§ **Aim of the task**:
Report every line below that holds the word "drugs".

(Stored data entries)
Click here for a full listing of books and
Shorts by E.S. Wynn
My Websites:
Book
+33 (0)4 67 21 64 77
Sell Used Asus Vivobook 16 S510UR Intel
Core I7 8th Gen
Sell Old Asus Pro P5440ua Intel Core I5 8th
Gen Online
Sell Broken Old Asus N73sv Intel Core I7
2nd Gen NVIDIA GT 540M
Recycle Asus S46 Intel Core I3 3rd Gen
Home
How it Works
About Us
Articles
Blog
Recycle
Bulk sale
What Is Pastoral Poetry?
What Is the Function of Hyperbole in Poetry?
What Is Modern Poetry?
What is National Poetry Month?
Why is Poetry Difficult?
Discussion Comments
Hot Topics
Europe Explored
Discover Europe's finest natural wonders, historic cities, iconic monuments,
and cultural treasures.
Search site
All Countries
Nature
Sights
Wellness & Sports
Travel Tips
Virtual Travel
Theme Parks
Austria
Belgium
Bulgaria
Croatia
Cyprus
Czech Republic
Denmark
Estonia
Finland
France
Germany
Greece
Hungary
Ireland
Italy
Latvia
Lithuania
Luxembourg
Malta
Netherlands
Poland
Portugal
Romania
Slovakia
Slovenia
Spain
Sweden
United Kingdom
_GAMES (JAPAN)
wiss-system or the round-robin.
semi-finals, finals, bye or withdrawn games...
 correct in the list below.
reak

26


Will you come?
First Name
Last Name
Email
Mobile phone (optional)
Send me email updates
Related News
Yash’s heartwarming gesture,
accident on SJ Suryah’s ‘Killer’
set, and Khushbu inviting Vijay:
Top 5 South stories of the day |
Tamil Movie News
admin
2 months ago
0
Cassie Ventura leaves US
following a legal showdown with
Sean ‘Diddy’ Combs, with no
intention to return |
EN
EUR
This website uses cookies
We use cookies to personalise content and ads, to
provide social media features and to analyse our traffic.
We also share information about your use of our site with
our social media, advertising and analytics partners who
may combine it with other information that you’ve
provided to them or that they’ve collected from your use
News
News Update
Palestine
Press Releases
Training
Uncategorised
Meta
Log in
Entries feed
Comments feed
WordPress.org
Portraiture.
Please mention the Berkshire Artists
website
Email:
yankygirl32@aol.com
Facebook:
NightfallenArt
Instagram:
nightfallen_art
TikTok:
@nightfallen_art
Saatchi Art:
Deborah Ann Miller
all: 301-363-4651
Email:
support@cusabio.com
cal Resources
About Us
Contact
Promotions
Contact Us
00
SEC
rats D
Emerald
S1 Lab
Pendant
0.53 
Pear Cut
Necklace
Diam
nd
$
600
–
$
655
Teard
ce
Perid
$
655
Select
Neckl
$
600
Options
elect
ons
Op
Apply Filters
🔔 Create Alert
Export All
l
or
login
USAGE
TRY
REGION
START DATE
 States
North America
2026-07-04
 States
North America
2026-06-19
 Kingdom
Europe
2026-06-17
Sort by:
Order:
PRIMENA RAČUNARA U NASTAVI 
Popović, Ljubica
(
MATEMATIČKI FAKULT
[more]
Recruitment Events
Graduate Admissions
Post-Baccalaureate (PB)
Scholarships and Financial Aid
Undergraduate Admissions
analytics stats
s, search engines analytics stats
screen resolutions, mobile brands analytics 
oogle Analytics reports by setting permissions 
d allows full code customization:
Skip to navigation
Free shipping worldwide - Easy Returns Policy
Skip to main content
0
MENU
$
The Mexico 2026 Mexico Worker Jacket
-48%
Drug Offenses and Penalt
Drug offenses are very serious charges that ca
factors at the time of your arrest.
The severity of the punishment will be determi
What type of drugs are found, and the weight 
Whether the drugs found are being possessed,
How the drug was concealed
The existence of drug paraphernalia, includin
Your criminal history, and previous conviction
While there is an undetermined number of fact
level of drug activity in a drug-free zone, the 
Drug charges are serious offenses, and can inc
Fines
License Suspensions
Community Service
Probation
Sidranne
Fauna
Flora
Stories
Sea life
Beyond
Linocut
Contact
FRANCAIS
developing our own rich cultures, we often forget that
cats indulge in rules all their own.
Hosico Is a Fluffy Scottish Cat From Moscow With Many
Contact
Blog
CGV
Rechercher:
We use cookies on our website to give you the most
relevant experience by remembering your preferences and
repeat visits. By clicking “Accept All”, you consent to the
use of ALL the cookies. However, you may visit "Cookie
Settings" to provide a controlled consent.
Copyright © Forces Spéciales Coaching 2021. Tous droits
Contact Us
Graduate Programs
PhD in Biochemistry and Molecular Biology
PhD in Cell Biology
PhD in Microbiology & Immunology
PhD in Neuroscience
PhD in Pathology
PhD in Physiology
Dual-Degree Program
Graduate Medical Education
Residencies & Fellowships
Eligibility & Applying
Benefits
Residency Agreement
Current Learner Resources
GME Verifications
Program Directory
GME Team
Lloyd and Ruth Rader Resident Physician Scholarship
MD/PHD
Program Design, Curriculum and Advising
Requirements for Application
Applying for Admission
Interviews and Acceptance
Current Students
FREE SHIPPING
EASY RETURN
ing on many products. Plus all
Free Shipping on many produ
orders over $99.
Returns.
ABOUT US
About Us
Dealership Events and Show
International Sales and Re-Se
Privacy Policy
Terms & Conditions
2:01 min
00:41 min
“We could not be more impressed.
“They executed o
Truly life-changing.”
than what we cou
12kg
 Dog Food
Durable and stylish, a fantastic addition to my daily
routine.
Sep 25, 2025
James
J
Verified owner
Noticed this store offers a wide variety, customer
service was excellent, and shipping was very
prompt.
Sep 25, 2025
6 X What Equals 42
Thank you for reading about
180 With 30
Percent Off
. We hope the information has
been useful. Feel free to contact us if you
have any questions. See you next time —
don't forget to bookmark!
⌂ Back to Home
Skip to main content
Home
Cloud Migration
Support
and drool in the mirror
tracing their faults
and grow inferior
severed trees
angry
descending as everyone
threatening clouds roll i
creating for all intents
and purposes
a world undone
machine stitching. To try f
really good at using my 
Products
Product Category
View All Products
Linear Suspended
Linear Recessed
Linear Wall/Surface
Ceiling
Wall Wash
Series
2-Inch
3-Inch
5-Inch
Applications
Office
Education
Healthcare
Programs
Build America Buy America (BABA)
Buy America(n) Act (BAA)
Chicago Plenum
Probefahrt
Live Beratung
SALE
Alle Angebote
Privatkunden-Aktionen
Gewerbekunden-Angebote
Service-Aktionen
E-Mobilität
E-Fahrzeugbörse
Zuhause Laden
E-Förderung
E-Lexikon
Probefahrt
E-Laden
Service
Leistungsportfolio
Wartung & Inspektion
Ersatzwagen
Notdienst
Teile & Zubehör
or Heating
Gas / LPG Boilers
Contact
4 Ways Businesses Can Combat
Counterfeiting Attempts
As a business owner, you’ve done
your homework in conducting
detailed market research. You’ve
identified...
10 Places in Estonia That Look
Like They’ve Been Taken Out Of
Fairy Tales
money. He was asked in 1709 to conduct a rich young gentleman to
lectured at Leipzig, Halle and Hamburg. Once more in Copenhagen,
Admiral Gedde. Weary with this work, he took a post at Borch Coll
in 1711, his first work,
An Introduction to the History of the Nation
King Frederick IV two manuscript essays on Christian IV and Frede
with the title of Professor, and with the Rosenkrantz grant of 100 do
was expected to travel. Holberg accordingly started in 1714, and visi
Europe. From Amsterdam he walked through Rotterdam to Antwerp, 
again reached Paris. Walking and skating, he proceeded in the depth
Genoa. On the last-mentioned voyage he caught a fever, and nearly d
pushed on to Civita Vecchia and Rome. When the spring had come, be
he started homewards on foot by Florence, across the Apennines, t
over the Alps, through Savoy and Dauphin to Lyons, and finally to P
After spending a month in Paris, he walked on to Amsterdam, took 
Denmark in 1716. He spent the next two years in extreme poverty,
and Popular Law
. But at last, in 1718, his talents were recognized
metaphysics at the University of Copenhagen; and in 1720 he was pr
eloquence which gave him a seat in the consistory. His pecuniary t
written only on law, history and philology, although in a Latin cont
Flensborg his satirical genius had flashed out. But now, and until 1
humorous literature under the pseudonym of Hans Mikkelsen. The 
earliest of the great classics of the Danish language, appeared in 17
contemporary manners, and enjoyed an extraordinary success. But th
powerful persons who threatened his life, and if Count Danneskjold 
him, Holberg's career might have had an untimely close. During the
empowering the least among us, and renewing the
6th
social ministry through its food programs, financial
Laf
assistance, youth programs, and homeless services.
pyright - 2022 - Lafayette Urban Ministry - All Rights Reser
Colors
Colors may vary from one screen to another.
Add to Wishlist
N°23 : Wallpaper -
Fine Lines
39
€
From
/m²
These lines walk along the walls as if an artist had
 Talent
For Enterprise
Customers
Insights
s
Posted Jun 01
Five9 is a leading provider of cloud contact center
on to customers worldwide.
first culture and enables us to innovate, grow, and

§ **Output**:
What type of drugs are found, and the weight 
Whether the drugs found are being possessed,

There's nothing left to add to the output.